Quando eu era mais nova, sempre achei que um dia eu  ia querer ser mãe. Fazia pleno sentido já que sempre gostei de crianças e me considerava ótima para lidar com elas. O único detalhe é que essa vontade nunca veio, penso que o tal relógio biológico pode estar quebrado ou sem bateria. Veja bem, eu não afirmo que jamais vou querer vivenciar a maternidade, mas eu devo admitir que só de pensar a respeito já me corre um calafrio de terror espinha abaixo. 

Estando casada há quase dois anos e tendo a minha idade, as pessoas já começaram a interferir na minha escolha, - nada de novo aí, eu sei - mas o meu problema reside no fato de morar numa cidade considerada pequena e num país diferente daquele onde nasci. Me assombra como um lugar que praticamente governa o mundo em termos de avanços tecnológicos, científicos e até sociais pode ser onde estão as pessoas mais conservadoras e de mentalidade mais tacanha que já vi. Eu bem sei que toda vez que alguém se casa, as cobranças alheias começam, especialmente vindo dos mais velhos. Todavia, o que vivencio aqui é um pouco mais profundo.

Não existe um dia que eu não ouça uma indireta de alguém acerca do pouco tempo que tenho para engravidar. Que coisa mais cansativa! Olhares de reprovação de uma pessoa mais jovem do que eu porque eu disse que não queria ser mãe. Muitas vezes as pessoas estão felizes em me conhecer, fascinadas com a minha nacionalidade e tudo isso cai por terra se por ventura tocarmos nesse assunto. É como se eu fosse uma pessoa má por não querer ter filhos, incompetente por não estar preparada para ser mãe, preguiçosa, egoísta e mais um monte de adjetivos não muito legais. Me causa muito estranhamento ouvir no século XXI que o único motivo para duas pessoas estarem juntas é ter filhos ou que meu marido, que nem sabe se quer filhos, vai me culpar de tê-lo privado de ser pai no futuro e me deixar por alguém mais nova que possa realizar o desejo dele, ou ainda, que eu nunca serei completa por nunca ter parido ninguém ou não terei alguém para cuidar de mim quando for velha (e a egoísta sou eu).

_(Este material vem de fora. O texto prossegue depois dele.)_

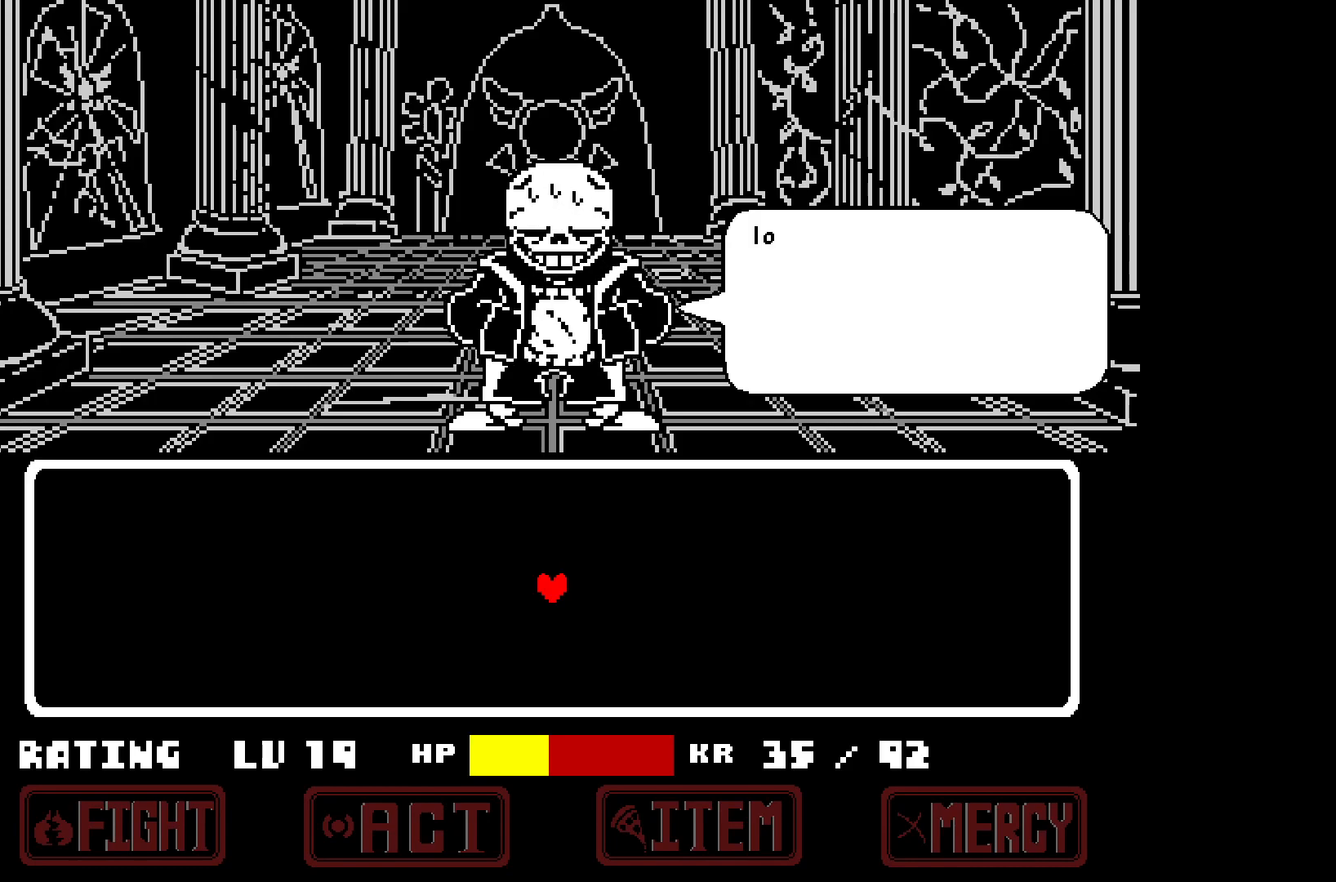
{"keys": ["x"], "events": [[83, "z", "up"], [417, "x", "down"]]}
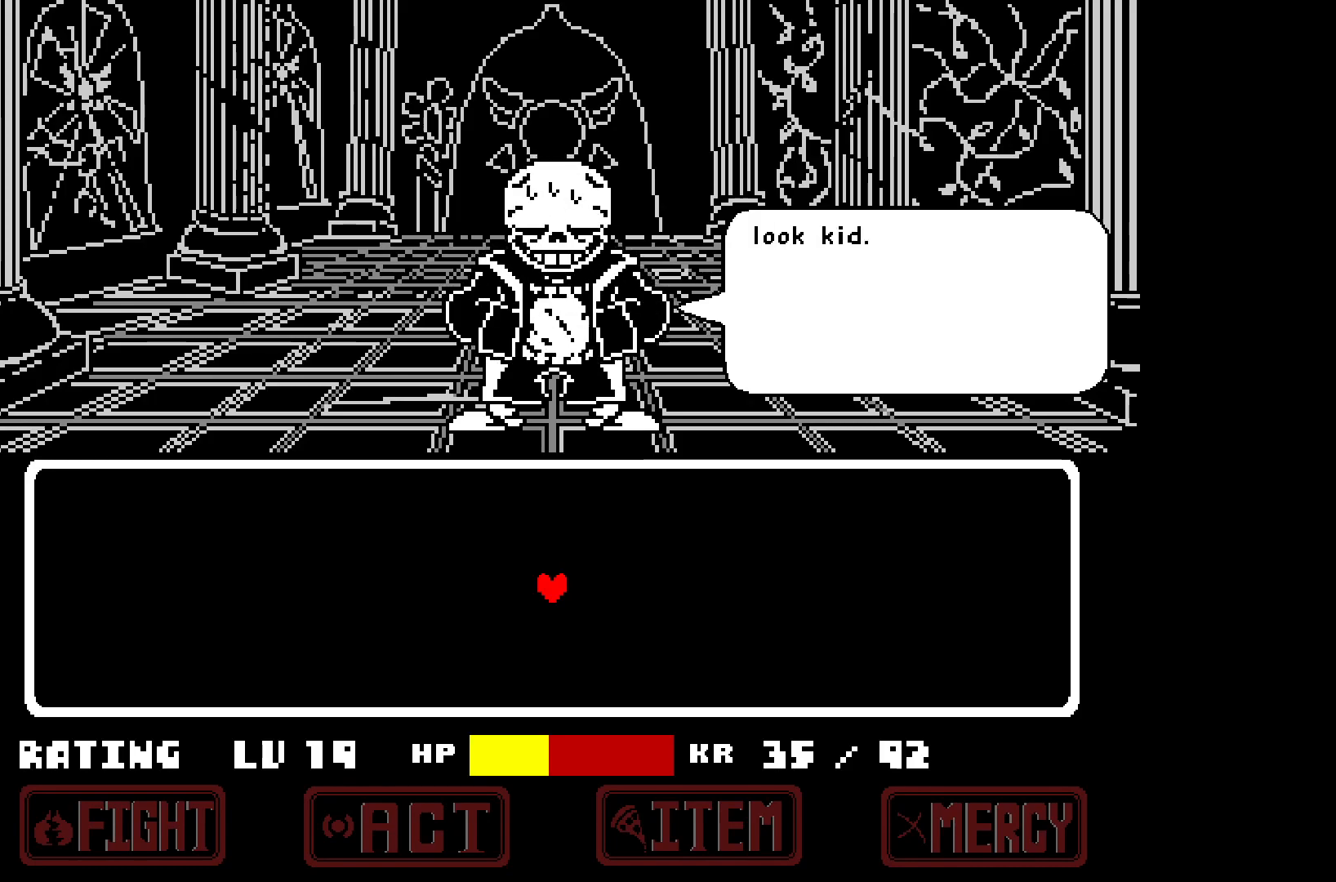
{"keys": [], "events": [[17, "x", "up"], [333, "z", "down"], [467, "z", "up"]]}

Pensando com meus botões e me conhecendo bem, acho que essa pressão exterior me faz ser mais aversa ainda à ideia de ter filhos, cada dia um pouco mais. Onde está o meu direito de escolher o que quero para mim? É muito fácil julgar quando não a pessoa não vai vir até aqui trocar fraldas sujas, amamentar, ficar sem dormir e pagar pelo custo de ter um filho por mim. Já ouvi piadinhas também por ter um cachorro. Alguns acham absurdo que alguém possa ter afeição por um animal, mas não queria crianças.  Sim, porque as pessoas acreditam mesmo que não são ignorantes ao tentarem forçar suas escolhas, preferências e opiniões na vida de outrem. O meu enjoo ultimamente é tanto que até passei a gostar menos de crianças do que eu gostava antes.

Pode ser que eu um dia mude de ideia, pode ser que engravide de forma indesejada, mas existe a possibilidade que eu nunca seja mãe e seja muito mais feliz por isso. Só gostaria mesmo de exercer o meu direito de decidir o que é melhor pra mim sem ter nenhuma patrulha  - preconceituosa - da moral e da normalidade me dizendo o que devo fazer com minha vida. E já que estou no assunto, o mesmo serve para a escolha do parto, caso um dia eu  tenha um.

Fica meu apelo: parem de parir pela vagina alheia!